» **STATED PROBLEM**
Retype everything below, from the line containing "Q: How many chicken" down to the end of the records, with both ends included. Leave the pictures out of your copy.

» **ENTRIES**

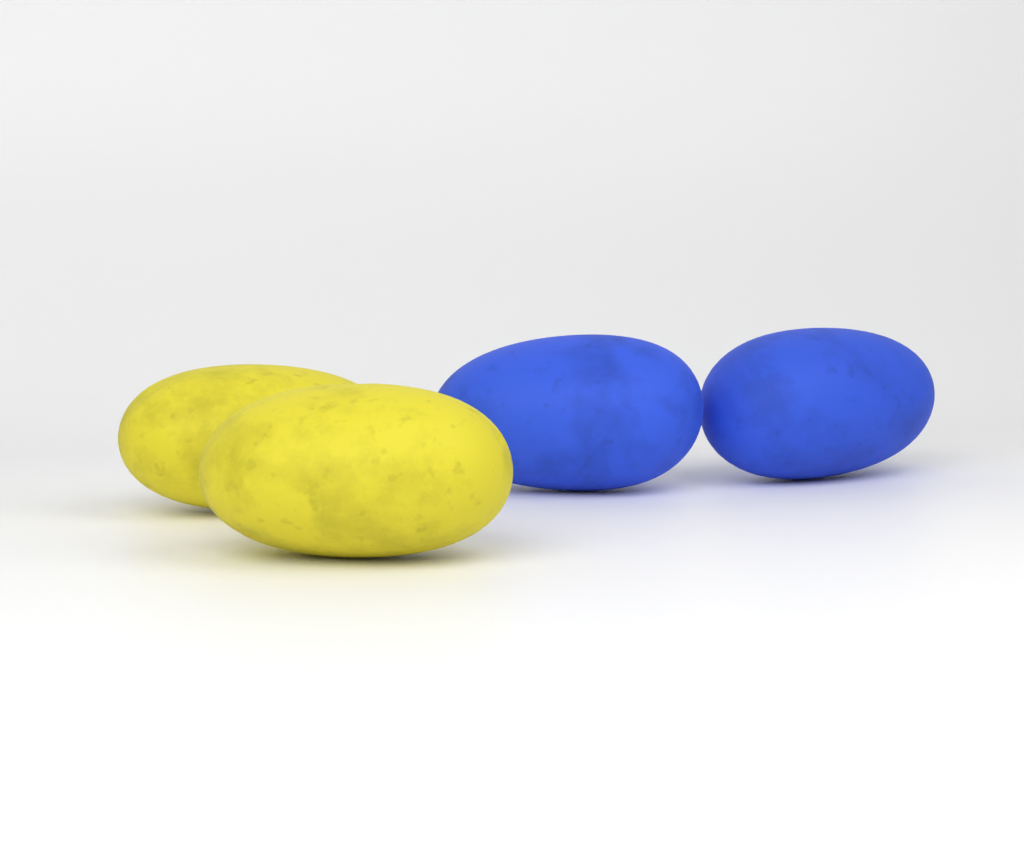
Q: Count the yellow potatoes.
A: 2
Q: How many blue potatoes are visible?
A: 2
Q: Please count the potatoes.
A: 4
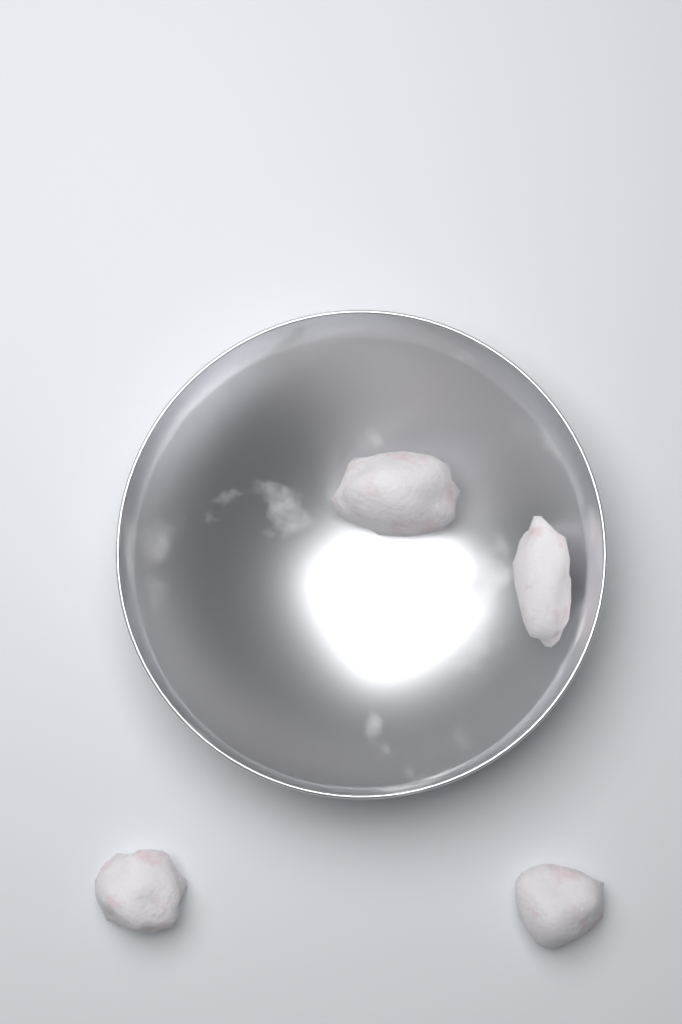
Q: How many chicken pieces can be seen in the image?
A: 4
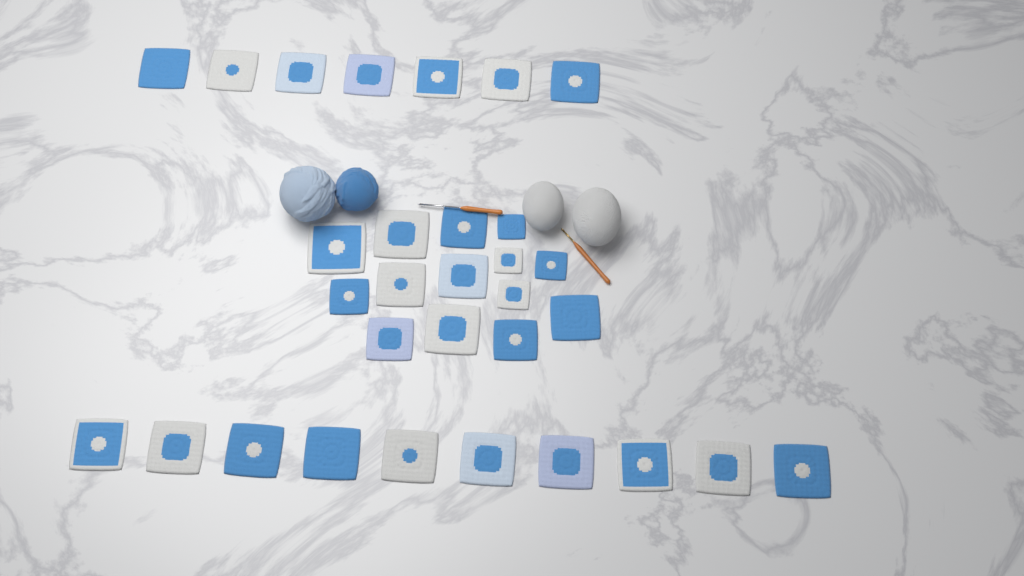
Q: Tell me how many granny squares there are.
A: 31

» **TASK RESPONSE**
Q: How many chicken pieces can be seen in the image?
A: 4
Q: Tell me how many granny squares there are.
A: 31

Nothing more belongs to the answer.